*THE DATA*:
--- --- ---

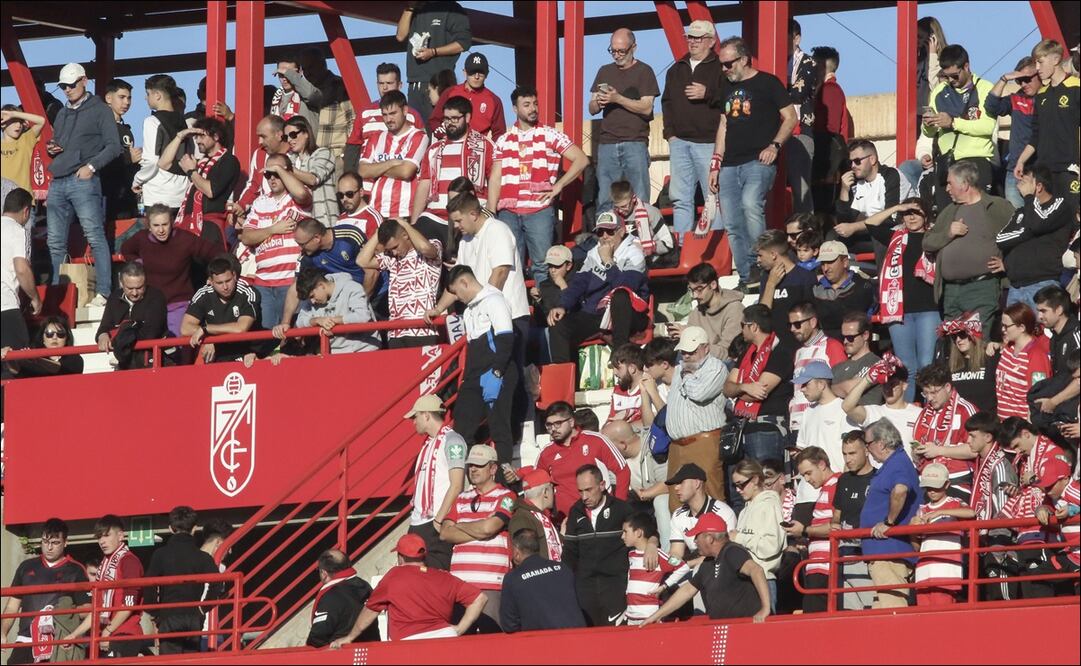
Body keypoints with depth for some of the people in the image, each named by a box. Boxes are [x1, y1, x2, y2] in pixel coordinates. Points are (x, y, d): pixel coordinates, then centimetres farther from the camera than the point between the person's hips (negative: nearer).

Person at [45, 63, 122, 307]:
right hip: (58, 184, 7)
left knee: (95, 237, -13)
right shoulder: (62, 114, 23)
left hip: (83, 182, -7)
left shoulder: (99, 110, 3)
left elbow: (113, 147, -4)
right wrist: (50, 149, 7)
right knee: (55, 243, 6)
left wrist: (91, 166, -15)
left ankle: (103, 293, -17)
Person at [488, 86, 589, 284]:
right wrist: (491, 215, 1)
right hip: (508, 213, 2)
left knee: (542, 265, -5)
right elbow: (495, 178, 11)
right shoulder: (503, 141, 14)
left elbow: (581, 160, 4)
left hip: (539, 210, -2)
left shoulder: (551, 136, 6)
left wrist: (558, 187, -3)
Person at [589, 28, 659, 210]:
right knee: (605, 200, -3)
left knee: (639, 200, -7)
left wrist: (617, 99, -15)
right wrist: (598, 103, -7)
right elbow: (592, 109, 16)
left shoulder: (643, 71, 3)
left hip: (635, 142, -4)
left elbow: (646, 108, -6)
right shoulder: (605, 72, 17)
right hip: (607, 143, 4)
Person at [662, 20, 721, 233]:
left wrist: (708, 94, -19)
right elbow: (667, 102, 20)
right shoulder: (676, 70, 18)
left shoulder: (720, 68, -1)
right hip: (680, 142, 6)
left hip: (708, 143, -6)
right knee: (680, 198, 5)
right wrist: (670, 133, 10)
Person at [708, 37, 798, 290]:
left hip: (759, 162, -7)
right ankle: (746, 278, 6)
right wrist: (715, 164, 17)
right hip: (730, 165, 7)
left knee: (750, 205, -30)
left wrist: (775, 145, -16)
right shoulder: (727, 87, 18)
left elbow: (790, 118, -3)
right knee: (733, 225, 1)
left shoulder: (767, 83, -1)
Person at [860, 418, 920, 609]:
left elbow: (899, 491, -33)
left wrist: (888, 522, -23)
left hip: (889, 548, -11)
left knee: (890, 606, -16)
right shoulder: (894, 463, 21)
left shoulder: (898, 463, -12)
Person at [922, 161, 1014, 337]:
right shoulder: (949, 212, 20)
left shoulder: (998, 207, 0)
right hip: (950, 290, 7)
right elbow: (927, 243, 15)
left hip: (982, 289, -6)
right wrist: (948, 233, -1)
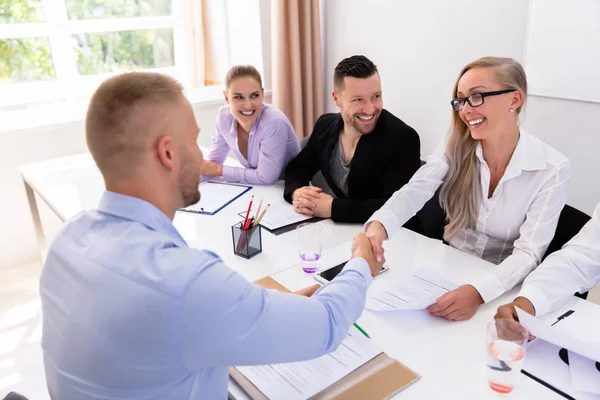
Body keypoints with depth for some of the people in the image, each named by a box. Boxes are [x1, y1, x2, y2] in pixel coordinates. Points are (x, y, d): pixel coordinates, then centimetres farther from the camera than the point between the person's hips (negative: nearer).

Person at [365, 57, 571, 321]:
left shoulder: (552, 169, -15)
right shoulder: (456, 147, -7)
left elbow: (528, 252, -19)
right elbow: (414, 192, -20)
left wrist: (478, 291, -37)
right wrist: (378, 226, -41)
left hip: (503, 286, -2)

--- --- ---

*DIRECTIONS FOR THIS TASK*:
Copy the material above line for line without changing anything, omitting the pictures.

*EXERCISE RESPONSE*:
Body keypoints with depth for some of the people in the image, each named by a box. Boxes are [x1, y1, x2, y2] in pixel coordinates. Points are (x, y, d): pixel coordinates, then centimetres farther from the camera than the point between the person's hips (negative: nearer).

Person at [45, 63, 122, 307]:
right hip: (58, 184, 7)
left knee: (95, 237, -13)
right shoulder: (62, 114, 23)
left hip: (83, 182, -7)
left shoulder: (99, 110, 3)
left elbow: (113, 147, -4)
right wrist: (50, 149, 7)
right knee: (55, 243, 6)
left wrist: (91, 166, -15)
left ankle: (103, 293, -17)
Person at [488, 86, 589, 284]:
right wrist: (491, 215, 1)
right hip: (508, 213, 2)
left knee: (542, 265, -5)
right elbow: (495, 178, 11)
right shoulder: (503, 141, 14)
left elbow: (581, 160, 4)
left hip: (539, 210, -2)
left shoulder: (551, 136, 6)
left wrist: (558, 187, -3)
Person at [589, 28, 659, 210]:
right knee: (605, 200, -3)
left knee: (639, 200, -7)
left wrist: (617, 99, -15)
right wrist: (598, 103, -7)
right elbow: (592, 109, 16)
left shoulder: (643, 71, 3)
left hip: (635, 142, -4)
left elbow: (646, 108, -6)
right shoulder: (605, 72, 17)
right hip: (607, 143, 4)
Person at [662, 20, 721, 233]:
left wrist: (708, 94, -19)
right elbow: (667, 102, 20)
right shoulder: (676, 70, 18)
left shoulder: (720, 68, -1)
right hip: (680, 142, 6)
left hip: (708, 143, -6)
right knee: (680, 198, 5)
right wrist: (670, 133, 10)
Person at [708, 37, 798, 290]:
left hip: (759, 162, -7)
right ankle: (746, 278, 6)
right wrist: (715, 164, 17)
right hip: (730, 165, 7)
left knee: (750, 205, -30)
left wrist: (775, 145, -16)
right shoulder: (727, 87, 18)
left elbow: (790, 118, -3)
right knee: (733, 225, 1)
left shoulder: (767, 83, -1)
Person at [860, 418, 920, 609]:
left elbow: (899, 491, -33)
left wrist: (888, 522, -23)
left hip: (889, 548, -11)
left knee: (890, 606, -16)
right shoulder: (894, 463, 21)
left shoulder: (898, 463, -12)
Person at [922, 161, 1014, 337]:
right shoulder: (949, 212, 20)
left shoulder: (998, 207, 0)
right hip: (950, 290, 7)
right elbow: (927, 243, 15)
left hip: (982, 289, -6)
right wrist: (948, 233, -1)
Body keypoints with depth for some of the people in the image, each named by a box. Boxes are [x1, y1, x2, y2] in pixel coordinates. Points are (x, y, d): pixel coordinates, then centimetres farther from the camera than the point between the person's hips (negative: nearer).

Person at [365, 57, 571, 321]:
left shoulder: (552, 169, -15)
right shoulder: (456, 147, -7)
left elbow: (528, 252, -19)
right elbow: (414, 192, -20)
left wrist: (478, 291, -37)
right wrist: (378, 226, -41)
left hip: (503, 286, -2)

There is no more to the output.